My husband and I are where you and your wife are. For me there has been to much hurt. I have spent the last two years by his side trying to help him heal from what was done to him as a child. I believed him when his family did not. I spent countless hours here trying to understand what he was going through. You helped me through so many dark hours. I feel like your wife, I am not sure that he is capable of loving me the way I want and I don't have lofty expectations of being on a pedestal. By nature he can be selfish but I always thought that was a function of being spoiled. He grew up in a weird situation where his mother spoiled the shit out him, never held him responsible for his actions and his father molested him. He has come a long way over the last two years and I am proud of the hard work he has done but unfortunately it is not enough. I think what has ultimately helped me make this decision for us to separate is the feeling of hopelessness that I get each time he has lied, drinks or just let's me down. I am not a person who holds a grudge but each time it happens the hopelessness hits me like a ton of bricks and I wonder how I let him do it to me again. That's my situation not yours.

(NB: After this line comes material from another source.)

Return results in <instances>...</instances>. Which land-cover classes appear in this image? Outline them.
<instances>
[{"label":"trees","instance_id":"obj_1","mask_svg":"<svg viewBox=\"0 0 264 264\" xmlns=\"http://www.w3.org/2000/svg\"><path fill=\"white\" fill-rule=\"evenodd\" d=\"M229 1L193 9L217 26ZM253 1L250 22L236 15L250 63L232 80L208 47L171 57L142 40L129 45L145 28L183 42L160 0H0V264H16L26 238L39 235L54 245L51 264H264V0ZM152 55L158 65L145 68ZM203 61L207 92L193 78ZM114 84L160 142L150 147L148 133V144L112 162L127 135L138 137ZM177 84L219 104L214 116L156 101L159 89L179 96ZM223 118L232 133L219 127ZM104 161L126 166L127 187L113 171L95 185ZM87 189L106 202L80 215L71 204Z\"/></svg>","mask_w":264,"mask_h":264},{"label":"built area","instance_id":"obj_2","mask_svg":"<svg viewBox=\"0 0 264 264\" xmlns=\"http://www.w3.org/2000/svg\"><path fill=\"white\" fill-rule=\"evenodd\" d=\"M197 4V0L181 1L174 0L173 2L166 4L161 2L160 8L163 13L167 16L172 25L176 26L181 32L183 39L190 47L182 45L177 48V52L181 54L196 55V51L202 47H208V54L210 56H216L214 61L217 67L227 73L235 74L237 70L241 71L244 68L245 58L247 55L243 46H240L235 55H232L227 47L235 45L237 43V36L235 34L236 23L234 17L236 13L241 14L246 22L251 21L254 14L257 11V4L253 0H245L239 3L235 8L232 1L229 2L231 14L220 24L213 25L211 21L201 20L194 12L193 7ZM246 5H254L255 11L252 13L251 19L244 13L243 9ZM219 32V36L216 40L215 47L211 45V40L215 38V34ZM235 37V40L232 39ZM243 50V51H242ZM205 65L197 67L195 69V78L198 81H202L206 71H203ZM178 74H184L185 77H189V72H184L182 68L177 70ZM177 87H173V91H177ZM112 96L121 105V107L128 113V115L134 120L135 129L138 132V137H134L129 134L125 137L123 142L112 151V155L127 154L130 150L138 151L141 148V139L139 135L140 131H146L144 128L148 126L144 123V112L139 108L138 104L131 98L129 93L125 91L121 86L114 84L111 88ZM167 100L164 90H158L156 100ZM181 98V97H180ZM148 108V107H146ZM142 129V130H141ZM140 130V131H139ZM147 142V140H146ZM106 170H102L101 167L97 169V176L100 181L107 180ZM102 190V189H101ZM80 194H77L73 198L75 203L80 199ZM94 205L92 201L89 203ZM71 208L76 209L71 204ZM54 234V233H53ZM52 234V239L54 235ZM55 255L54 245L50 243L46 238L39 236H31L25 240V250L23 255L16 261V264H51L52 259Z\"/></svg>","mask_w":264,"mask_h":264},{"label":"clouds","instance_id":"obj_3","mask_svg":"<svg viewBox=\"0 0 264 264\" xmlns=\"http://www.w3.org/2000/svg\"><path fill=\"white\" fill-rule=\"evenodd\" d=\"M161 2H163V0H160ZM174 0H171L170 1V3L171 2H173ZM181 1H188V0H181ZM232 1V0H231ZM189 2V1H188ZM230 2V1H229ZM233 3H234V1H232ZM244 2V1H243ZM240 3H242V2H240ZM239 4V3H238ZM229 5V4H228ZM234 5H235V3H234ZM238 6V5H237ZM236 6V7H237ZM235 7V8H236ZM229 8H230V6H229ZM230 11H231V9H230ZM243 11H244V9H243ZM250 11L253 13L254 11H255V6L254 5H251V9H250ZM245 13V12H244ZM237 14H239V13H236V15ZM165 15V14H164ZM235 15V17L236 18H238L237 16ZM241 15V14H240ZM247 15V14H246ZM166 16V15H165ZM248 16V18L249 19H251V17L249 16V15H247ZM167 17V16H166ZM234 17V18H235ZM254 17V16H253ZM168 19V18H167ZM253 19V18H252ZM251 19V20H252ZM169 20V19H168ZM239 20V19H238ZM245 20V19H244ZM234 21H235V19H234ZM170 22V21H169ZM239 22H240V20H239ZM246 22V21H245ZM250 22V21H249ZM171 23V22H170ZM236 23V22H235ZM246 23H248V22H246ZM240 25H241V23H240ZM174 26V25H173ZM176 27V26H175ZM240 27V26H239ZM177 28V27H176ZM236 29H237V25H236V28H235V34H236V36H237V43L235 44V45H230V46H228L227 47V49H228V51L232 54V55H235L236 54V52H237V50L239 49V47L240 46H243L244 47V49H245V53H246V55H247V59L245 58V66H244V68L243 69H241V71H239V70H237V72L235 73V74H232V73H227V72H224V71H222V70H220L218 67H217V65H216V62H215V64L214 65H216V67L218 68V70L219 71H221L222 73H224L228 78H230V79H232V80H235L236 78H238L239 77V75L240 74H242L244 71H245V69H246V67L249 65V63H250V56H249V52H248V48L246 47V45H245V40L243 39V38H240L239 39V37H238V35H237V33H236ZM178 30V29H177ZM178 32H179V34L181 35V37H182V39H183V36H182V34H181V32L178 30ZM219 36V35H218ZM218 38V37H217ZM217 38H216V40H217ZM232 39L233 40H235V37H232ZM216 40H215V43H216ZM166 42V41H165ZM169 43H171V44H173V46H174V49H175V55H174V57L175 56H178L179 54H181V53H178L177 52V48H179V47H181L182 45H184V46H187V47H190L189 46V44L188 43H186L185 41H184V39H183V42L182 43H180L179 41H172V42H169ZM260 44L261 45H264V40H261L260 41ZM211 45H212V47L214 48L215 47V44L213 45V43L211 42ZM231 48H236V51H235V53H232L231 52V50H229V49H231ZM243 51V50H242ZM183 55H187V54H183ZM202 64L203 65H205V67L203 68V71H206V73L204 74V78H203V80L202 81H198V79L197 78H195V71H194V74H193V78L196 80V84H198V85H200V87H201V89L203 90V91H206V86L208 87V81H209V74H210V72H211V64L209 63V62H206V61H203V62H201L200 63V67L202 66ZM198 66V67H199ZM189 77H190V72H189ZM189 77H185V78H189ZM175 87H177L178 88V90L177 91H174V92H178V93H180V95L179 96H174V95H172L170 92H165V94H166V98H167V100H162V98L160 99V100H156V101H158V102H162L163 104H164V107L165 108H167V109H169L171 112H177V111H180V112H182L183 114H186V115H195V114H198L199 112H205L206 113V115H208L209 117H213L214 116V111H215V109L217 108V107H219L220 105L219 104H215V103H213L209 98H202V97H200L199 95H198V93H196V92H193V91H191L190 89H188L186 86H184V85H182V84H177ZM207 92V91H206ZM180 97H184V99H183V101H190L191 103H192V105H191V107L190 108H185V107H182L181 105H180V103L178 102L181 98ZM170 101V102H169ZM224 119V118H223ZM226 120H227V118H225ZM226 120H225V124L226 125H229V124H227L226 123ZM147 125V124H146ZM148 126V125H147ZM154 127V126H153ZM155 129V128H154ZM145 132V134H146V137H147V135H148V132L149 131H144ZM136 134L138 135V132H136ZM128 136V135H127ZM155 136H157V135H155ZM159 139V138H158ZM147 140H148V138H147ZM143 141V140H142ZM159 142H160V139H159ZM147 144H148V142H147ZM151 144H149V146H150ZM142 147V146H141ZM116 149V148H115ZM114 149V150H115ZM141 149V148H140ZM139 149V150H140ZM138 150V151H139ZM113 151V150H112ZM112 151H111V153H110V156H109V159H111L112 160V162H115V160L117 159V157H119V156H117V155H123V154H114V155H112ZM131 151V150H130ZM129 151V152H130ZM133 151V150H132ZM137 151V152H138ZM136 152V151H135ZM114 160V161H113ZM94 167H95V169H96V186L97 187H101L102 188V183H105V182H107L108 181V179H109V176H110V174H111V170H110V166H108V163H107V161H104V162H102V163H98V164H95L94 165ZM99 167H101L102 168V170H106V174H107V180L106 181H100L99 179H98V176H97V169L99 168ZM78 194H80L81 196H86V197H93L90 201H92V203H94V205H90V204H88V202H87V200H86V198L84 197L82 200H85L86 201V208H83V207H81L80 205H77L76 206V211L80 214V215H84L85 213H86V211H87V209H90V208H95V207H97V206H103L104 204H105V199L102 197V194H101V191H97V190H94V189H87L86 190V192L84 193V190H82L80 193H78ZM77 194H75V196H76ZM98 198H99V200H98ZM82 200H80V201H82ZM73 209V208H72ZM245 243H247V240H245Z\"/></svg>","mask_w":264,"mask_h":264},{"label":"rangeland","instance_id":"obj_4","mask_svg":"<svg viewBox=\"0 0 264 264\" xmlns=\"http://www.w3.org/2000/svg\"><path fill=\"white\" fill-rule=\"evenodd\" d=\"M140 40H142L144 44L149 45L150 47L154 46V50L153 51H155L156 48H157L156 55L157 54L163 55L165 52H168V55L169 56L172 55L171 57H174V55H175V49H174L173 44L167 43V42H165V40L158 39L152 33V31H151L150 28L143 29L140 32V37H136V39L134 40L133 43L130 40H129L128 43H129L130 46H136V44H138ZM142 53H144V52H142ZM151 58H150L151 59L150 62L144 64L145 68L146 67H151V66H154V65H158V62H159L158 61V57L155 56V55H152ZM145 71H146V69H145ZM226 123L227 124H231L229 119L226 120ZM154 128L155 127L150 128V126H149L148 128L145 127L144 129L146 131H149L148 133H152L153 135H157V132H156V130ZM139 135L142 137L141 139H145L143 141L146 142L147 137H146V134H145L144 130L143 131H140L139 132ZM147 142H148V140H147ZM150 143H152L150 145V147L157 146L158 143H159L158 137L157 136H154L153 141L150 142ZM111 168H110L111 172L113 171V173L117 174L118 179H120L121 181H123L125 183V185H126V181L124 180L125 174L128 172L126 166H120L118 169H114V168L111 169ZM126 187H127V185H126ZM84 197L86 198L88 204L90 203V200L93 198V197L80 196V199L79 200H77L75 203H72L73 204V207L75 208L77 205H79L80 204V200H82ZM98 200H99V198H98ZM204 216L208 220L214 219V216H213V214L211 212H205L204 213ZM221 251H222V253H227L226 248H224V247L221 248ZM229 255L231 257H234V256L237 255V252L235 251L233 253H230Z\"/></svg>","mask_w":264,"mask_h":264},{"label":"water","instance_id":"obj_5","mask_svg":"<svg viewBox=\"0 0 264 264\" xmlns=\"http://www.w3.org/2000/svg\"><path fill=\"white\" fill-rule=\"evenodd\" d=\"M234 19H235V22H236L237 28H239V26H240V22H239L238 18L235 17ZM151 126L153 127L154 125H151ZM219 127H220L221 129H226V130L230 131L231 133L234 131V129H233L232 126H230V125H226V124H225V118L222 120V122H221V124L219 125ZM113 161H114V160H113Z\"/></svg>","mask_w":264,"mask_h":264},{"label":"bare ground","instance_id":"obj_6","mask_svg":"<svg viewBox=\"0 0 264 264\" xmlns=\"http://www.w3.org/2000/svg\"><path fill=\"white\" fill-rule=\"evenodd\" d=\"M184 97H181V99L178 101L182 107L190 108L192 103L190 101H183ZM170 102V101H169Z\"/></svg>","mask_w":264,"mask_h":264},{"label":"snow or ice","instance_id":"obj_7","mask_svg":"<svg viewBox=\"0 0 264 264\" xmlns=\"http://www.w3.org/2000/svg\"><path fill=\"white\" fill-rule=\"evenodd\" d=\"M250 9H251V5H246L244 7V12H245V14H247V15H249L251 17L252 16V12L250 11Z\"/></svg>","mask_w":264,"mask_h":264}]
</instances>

Most wives would have divorced their husbands for what he did to me but I loved him more than anything and I was fighting hard for the little boy inside giving him a chance, I did not want CSA to win. I did not want his child molesting father to win. At the beginning of 2013 we decided I was going to deal with my hurt from CSA and he couldnt handle it. My anger is very hard for him to swallow. Asking him to leave I think has given him the final push to be healthily and truthful.
This might be some help to you. My husband was good at putting up a good front. He is so proud of his progress and his honesty. The problem is he was such a good liar that I don't really see the difference as much as he feels it. He tells me and I am proud of him but it isn't something I can see. He is sad, we are sad. It's sucks.
And it isn't over until the fat lady sings so if you think there is a chance fight hard.